**Task:** Restate exactly the lines of the entries below, beginning with the first and ending with the line that holds "not currently supported". Pictures are not copied.

**Records from a data source:**

((

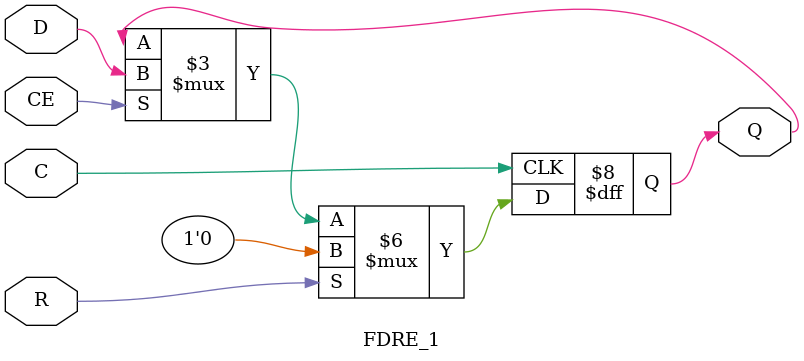
<source format=v>
module FDRE_1 (
  output reg Q,
  (* clkbuf_sink *)
  input C,
  input CE,
  input D,
  input R
);
  parameter [0:0] INIT = 1'b0;
  initial Q <= INIT;
  always @(negedge C) if (R) Q <= 1'b0; else if (CE) Q <= D;
  specify
    // https://github.com/SymbiFlow/prjxray-db/blob/23c8b0851f979f0799318eaca90174413a46b257/artix7/timings/slicel.sdf#L249
    $setup(D , negedge C &&& CE, /*-46*/ 0); // Negative times not currently supported
    // https://github.com/SymbiFlow/prjxray-db/blob/23c8b0851f979f0799318eaca90174413a46b257/artix7/timings/slicel.sdf#L248
    $setup(CE, negedge C, 109);
    // https://github.com/SymbiFlow/prjxray-db/blob/23c8b0851f979f0799318eaca90174413a46b257/artix7/timings/slicel.sdf#L274
    $setup(R , negedge C, 404);    // https://github.com/SymbiFlow/prjxray-db/blob/34ea6eb08a63d21ec16264ad37a0a7b142ff6031/artix7/timings/CLBLL_L.sdf#L243
    if (R)        (negedge C => (Q : 1'b0)) = 303;
    if (!R && CE) (negedge C => (Q : D)) = 303;
  endspecify
endmodule
</source>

))

**Answer for the task:**
<source format=v>
module FDRE_1 (
  output reg Q,
  (* clkbuf_sink *)
  input C,
  input CE,
  input D,
  input R
);
  parameter [0:0] INIT = 1'b0;
  initial Q <= INIT;
  always @(negedge C) if (R) Q <= 1'b0; else if (CE) Q <= D;
  specify
    // https://github.com/SymbiFlow/prjxray-db/blob/23c8b0851f979f0799318eaca90174413a46b257/artix7/timings/slicel.sdf#L249
    $setup(D , negedge C &&& CE, /*-46*/ 0); // Negative times not currently supported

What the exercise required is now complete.